但杭家她是待不下去了,在人人仇視的目光下,她唯有避居他處,才能化開眾人對她的怨恨,這也是為什麼幫她安排這門親的原因。
一臉不在乎的谷月涵嗤哼一聲。「我只怪自己沒在成親前先要了他的命,不然也不會白受這些年的苦。」
「那爹呢?妳總該有句抱歉吧!」
「的確該抱歉,早知你趕得回來,我會早一點送他上路,讓你連最後一面也見不著。」如他大哥一般,反正都說出口了,她也沒什麼好怕的。
聞言,杭君山心痛得不想再為她找借口。「殺人是要償命的,妳以為妳逃得過嗎?」
這是她的本性嗎?還是大家都被她蒙騙了,十幾年的相處竟不知她心如毒蠍,連待她好的親人也不放過。
懊害怕的,谷月涵卻低低輕笑。「死無對證,你拿什麼讓我定罪?」
「爹還在廳堂,他就是鐵證。」明擺著的證據,不容她狡辯。
「鐵證?」她有恃無恐地要他開棺驗尸,這毒是不留證據的。「明明是你醫術不佳,伙同妖女加害老父,他是死在你們手中,與我何干。」
「妳還死不認錯,那碗加了料的湯藥是妳端給父親飲用的!」她為何完全變了另一個人……不,她只是變回原來的她。
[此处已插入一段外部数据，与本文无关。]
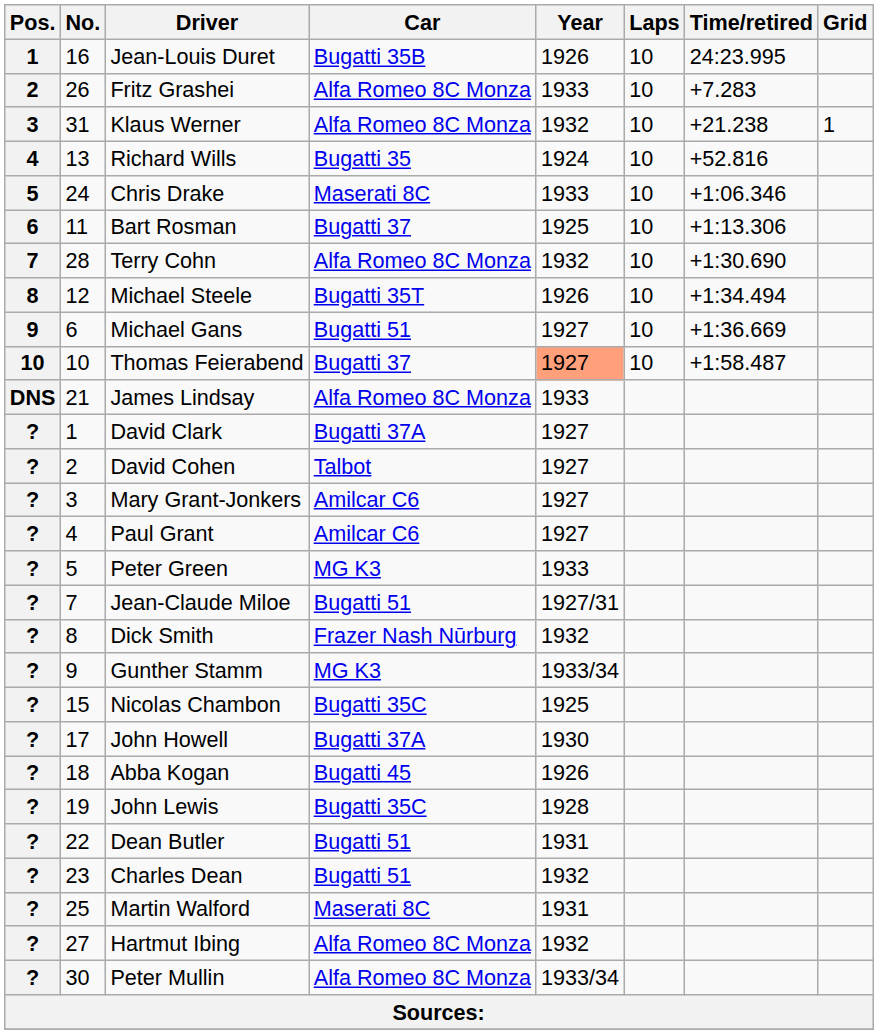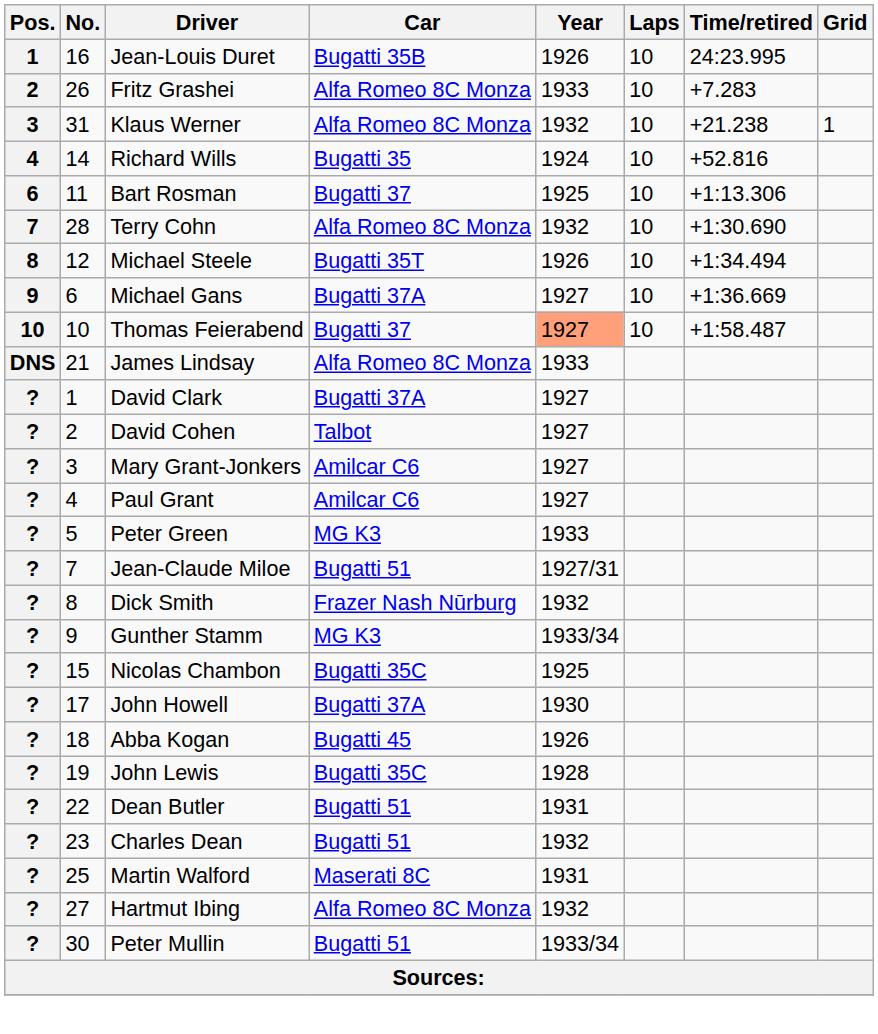Richard Wills | No.: 13 -> 14
- row: 5 | 24 | Chris Drake | Maserati 8C | 1933 | 10 | +1:06.346
Michael Gans | Car: Bugatti 51 -> Bugatti 37A
Peter Mullin | Car: Alfa Romeo 8C Monza -> Bugatti 51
「有誰瞧見了嗎?藥方是妳開的,藥是下人抓的,我這眾所皆知的孝媳親侍湯藥,有誰敢說我一句不是?我可以告訴你,出了這廳堂我是半句都不會認,這廳上皆是你們杭家人,我說是你們逼罪也行。」
「妳……」她竟能駁得他無言以對。
「先告訴你,加罪于我第一個跳出來不服的必是街坊鄉里,他們會說二少爺怕家產旁分,連個寡婦也容不下,誣陷入罪好順利趕走兄嫂,獨佔財產。」她這幾年的工夫可不是白下的,成功塑造百姓眼中的佳媳孝婦,就是為了這一刻。
「谷月涵呀谷月涵,妳心腸何其惡毒,我杭家真是錯看了妳。」悔不當初,竟將惡狠引進門。
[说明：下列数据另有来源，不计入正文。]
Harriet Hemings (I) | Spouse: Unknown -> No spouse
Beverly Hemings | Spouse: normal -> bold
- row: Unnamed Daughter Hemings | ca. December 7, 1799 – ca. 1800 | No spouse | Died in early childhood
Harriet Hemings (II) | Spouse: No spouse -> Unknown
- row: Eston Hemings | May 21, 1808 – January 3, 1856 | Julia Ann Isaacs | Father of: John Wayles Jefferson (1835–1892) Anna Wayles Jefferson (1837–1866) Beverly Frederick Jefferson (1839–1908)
「你不負我,我又怎麼頻生心計。」她所做的一切全是為了他。
「妳不過是以愛為借口,貪戀家產地位罷了,妳……妳……」她陰毒得讓人找不出罵詞。
像是面對一個陌生人,杭君山已經不認得眼前心機深沉的女子,她年少的嬌羞和楚楚可憐已從記憶中一筆一筆抹去,只留下丑陋的闇影。
「我早說過不用跟她講仁義,她的心已經腐蝕了。」蘇寫意適時開了口。
本來她提議別費心思,直接讓官府抓人,卻是杭家人執意要給機會,若方才谷月涵同意嫁人,那這件事也算結束了。
「寫意……」杭君山一臉疲色的垂下眸,嘴角抿著苦澀。
看他那楚楚可憐的樣子,害她罵人的話頓時沒了下文。
「好吧,你該問的都問完了,招供的事就交給我來。」蘇寫意從懷中取出一只漆白木盒,目露冷意的走向谷月涵。
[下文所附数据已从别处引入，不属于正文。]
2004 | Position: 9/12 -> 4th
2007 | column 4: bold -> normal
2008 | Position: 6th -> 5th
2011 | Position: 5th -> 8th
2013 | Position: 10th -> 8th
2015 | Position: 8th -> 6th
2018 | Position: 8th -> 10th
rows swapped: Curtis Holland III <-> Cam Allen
「……妳……妳想干什麼?」她不懷好意的笑容,讓剛剛氣勢還很張揚的谷月涵心一驚。
「沒什麼,只是想物歸原主。」縴指一掀,打開蓋子。
她一看,嚇得連連倒退三步。「血……血絲蟲?!」
「可惜爹走的那天妳早回房了,看不到那精采的一幕,這些全是杭老爺死後由他口中所爬出的蟲子,我猜牠們正在尋找宿主,妳這孝順的媳婦就幫公公喂養牠們吧。」多孝順的事啊,她這麼愛裝孝順,那就裝徹底一點。
一條條細如發絲的赤紅小蟲在盒底蠕動著,上百條互相推擠令人反胃,蘇寫意拿著木盒朝她走近,作勢要讓她吞下所有小蟲。
驚駭極了的谷月涵一退再退,返到無路可退,她背抵著牆,面色慘白,驚懼地想把自己壓入牆內,不讓蟲兒近身。
「來呀,把嘴張開,我一條一條喂妳,妳不用擔心會死得早,牠們只會一小口一小口咬食,慢慢吃光妳的內腑,妳也不用擔心我會作主讓妳嫁給他人,這會妳變成我的玩物,我會讓妳明年還能賞上元節花燈,然後在我面前慢慢死去。」蘇寫意語氣輕柔,像要喂她吃糖糕。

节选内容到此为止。